Welcome to Following the Whispers blog
Thank you so much for taking the time to visit. Hope you enjoy your stay. I blog here whenever I feel the need. This blog was created at the time my memoir came out, in February, 2009. Its motto was: creating a life of inner peace and self-acceptance from the depths of despair. Now, my focus is sharing this journey we call life.
“Only one thing is more frightening than speaking your truth, and that is not speaking it.” Naomi Wolf
“We are called human beings, not human doings.” Wes Nisker, Buddhist teacher
“It is not the critic who counts; not the man who points out how the strong man stumbles, or where the doer of deeds could have done them better.
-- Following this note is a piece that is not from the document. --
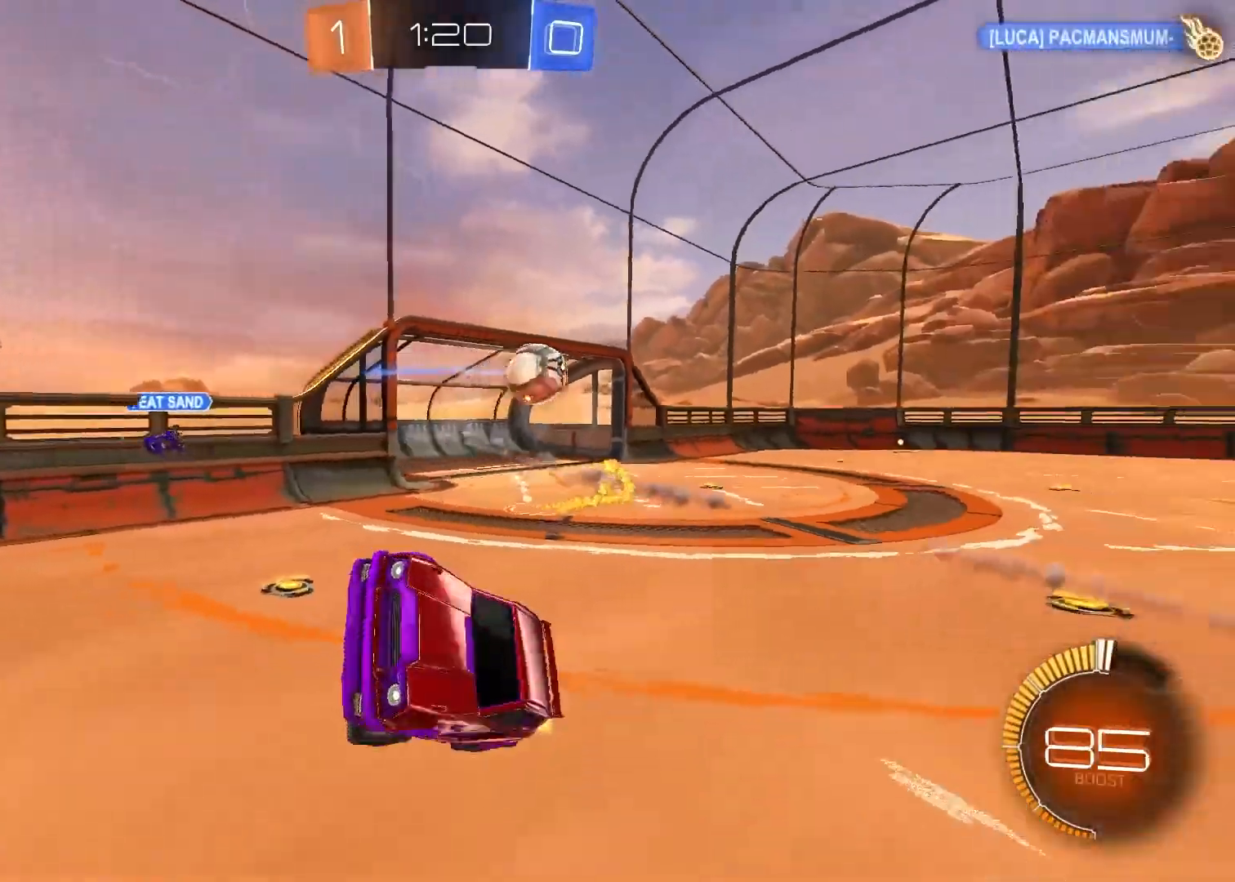
{"dt_ms": 500, "buttons": ["R2"], "left_stick": "center", "right_stick": "center", "events": [[217, "left_stick", "up-right"], [383, "left_stick", "center"]]}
The credit belongs to the man who is actually in the arena, whose face is marred by dust and sweat and blood; who strives valiantly; who errs…(And) if he fails, at least fails while daring greatly.” Theodore Roosevelt
Sunday, February 12, 2017
a thought about aging...
One thing keeps happening over and over again that reminds me in a most bizarre way that I'm old.
Notice I said old--not older. Last night hubby and I went to a concert at Popejoy Hall, the theater on our university campus. We have season tickets to the Broadway ovation series, so I'm used to seeing "older" adults at those performances. But last night we went to see The Australian Bee Gees -- a group out of Las Vegas doing a tribute to the Bee Gees. When we arrived at our seats, I turned to watch the throngs enter. "What the heck are these folks on walkers and in wheelchairs and with canes doing at a Bee Gees concert?" I said to hubs. "Will they even know these songs?"
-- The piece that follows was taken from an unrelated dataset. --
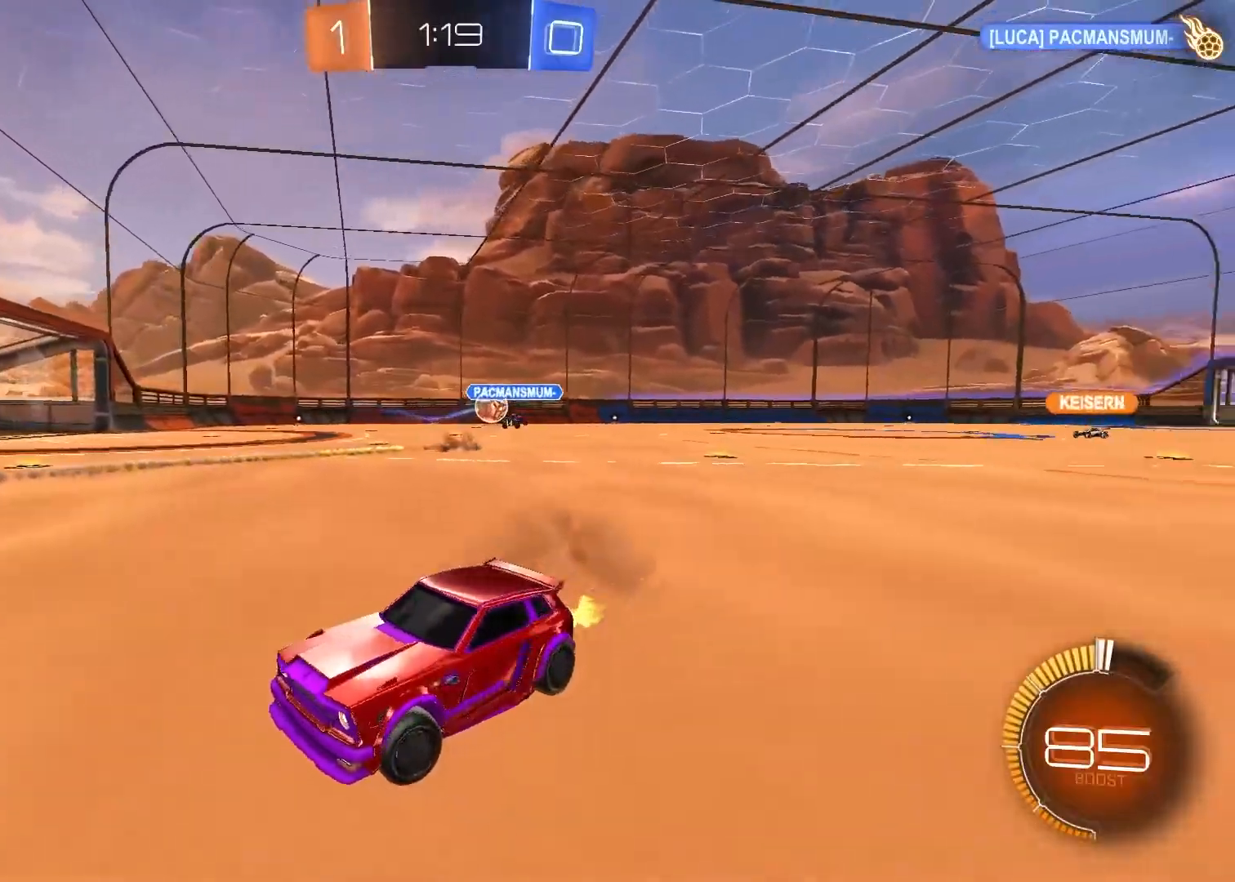
{"dt_ms": 500, "buttons": ["R2"], "left_stick": "up-right", "right_stick": "center", "events": []}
That's the kicker right there. Of course they came to hear those songs because those are their songs, just as they are mine. They're my age, or close to it. Those of us who came of age in the sixties and seventies when rock n' roll was the soundtrack of the Viet Nam war, the Civil Rights Movement, the Women's movement.
What is it about aging that allows us to forget how old we are until we are jolted into a reminder like I had last night. But once the music started, did I care? Did it stop me from getting out into the aisle and dancing as if I were twenty again? It did not.
So somebody please explain how this happens? How what we feel on the inside can be so different from what everyone sees on the outside. It's weird to see old people with white hair rocking out to the music, but I wouldn't trade weird for anything. I'll take it, "Stayin' Alive."